_EXERCISE DIRECTIONS_
Could you copy the data that follows exactly as written, but drop the pictures?

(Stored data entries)
++++++++

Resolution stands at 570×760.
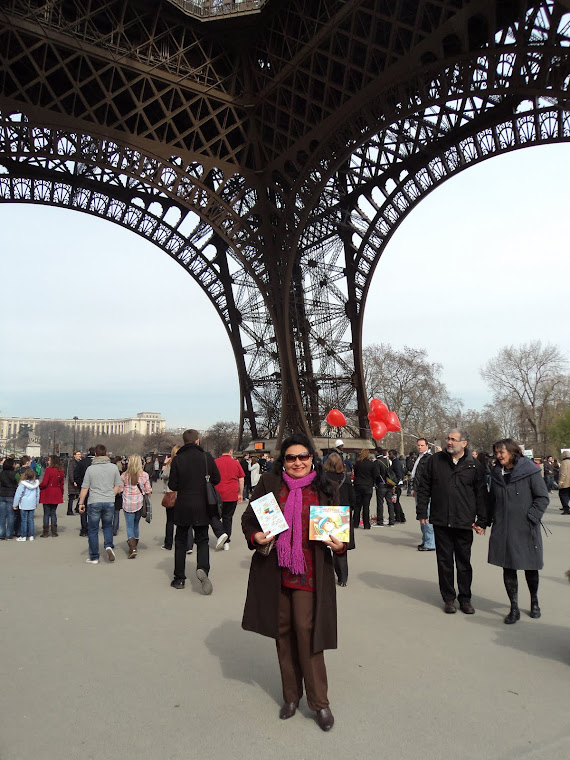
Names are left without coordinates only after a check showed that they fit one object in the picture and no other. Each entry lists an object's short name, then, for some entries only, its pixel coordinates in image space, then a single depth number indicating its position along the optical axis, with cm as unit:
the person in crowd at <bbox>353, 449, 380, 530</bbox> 1114
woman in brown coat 323
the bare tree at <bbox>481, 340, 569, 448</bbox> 5288
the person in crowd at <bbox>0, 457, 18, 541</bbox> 1055
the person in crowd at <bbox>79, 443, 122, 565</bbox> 796
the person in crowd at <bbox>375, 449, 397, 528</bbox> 1160
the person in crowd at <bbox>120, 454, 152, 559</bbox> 848
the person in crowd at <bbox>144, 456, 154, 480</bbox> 2125
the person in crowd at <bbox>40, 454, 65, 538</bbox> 1063
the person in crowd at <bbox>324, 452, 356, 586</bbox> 644
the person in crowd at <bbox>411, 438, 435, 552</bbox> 888
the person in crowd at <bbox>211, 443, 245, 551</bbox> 856
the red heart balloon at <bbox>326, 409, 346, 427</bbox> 2123
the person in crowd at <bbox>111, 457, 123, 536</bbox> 1055
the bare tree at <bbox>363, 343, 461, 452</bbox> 5331
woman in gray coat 503
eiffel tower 1555
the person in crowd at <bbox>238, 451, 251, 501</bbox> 1881
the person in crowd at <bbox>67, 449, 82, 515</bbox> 1318
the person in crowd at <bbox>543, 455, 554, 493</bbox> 2081
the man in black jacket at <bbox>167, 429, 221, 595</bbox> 647
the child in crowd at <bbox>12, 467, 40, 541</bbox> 1008
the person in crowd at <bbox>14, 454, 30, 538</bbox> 1094
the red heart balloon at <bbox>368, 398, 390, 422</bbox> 1933
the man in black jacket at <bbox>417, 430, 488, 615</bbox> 548
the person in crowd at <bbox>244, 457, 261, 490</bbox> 1822
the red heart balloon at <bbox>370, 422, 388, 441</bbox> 1947
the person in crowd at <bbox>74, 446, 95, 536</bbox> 1092
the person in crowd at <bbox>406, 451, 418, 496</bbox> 2197
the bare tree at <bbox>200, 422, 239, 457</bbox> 8762
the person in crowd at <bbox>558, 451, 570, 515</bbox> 1375
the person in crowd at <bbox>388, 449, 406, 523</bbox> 1280
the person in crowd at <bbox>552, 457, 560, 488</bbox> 2345
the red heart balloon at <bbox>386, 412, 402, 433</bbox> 1925
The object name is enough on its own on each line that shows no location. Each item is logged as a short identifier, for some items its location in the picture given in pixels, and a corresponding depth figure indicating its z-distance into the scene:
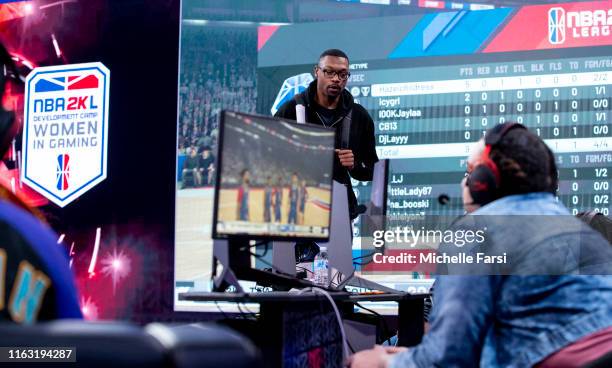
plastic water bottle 3.11
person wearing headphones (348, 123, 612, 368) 1.68
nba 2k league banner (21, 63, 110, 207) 6.29
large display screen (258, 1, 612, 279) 5.25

++++++++

_SOLUTION FOR THIS TASK_
Resolution stands at 570×760.
Names are left without coordinates only after a check showed that they fit one object in the picture and no other. Each entry lists an object's short name, then, for some entries only, its pixel coordinates in image space, then a single depth number indicating its position along the optical axis, with cm as unit:
the person in crowd at <bbox>353, 449, 380, 530</bbox> 1114
woman in brown coat 323
the bare tree at <bbox>481, 340, 569, 448</bbox> 5288
the person in crowd at <bbox>0, 457, 18, 541</bbox> 1055
the person in crowd at <bbox>79, 443, 122, 565</bbox> 796
the person in crowd at <bbox>375, 449, 397, 528</bbox> 1160
the person in crowd at <bbox>120, 454, 152, 559</bbox> 848
the person in crowd at <bbox>144, 456, 154, 480</bbox> 2125
the person in crowd at <bbox>40, 454, 65, 538</bbox> 1063
the person in crowd at <bbox>324, 452, 356, 586</bbox> 644
the person in crowd at <bbox>411, 438, 435, 552</bbox> 888
the person in crowd at <bbox>211, 443, 245, 551</bbox> 856
the red heart balloon at <bbox>326, 409, 346, 427</bbox> 2123
the person in crowd at <bbox>111, 457, 123, 536</bbox> 1055
the bare tree at <bbox>363, 343, 461, 452</bbox> 5331
woman in gray coat 503
eiffel tower 1555
the person in crowd at <bbox>238, 451, 251, 501</bbox> 1881
the person in crowd at <bbox>67, 449, 82, 515</bbox> 1318
the person in crowd at <bbox>543, 455, 554, 493</bbox> 2081
the man in black jacket at <bbox>167, 429, 221, 595</bbox> 647
the child in crowd at <bbox>12, 467, 40, 541</bbox> 1008
the person in crowd at <bbox>14, 454, 30, 538</bbox> 1094
the red heart balloon at <bbox>368, 398, 390, 422</bbox> 1933
the man in black jacket at <bbox>417, 430, 488, 615</bbox> 548
the person in crowd at <bbox>244, 457, 261, 490</bbox> 1822
the red heart balloon at <bbox>370, 422, 388, 441</bbox> 1947
the person in crowd at <bbox>74, 446, 95, 536</bbox> 1092
the person in crowd at <bbox>406, 451, 418, 496</bbox> 2197
the bare tree at <bbox>200, 422, 239, 457</bbox> 8762
the person in crowd at <bbox>558, 451, 570, 515</bbox> 1375
the person in crowd at <bbox>388, 449, 406, 523</bbox> 1280
the person in crowd at <bbox>552, 457, 560, 488</bbox> 2345
the red heart balloon at <bbox>386, 412, 402, 433</bbox> 1925
The object name is enough on its own on each line that shows no location. Each item is logged as a short identifier, for some items its location in the picture given in pixels, and a corresponding depth figure indicating its z-distance into the scene:
plastic water bottle 3.11
person wearing headphones (348, 123, 612, 368) 1.68
nba 2k league banner (21, 63, 110, 207) 6.29
large display screen (258, 1, 612, 279) 5.25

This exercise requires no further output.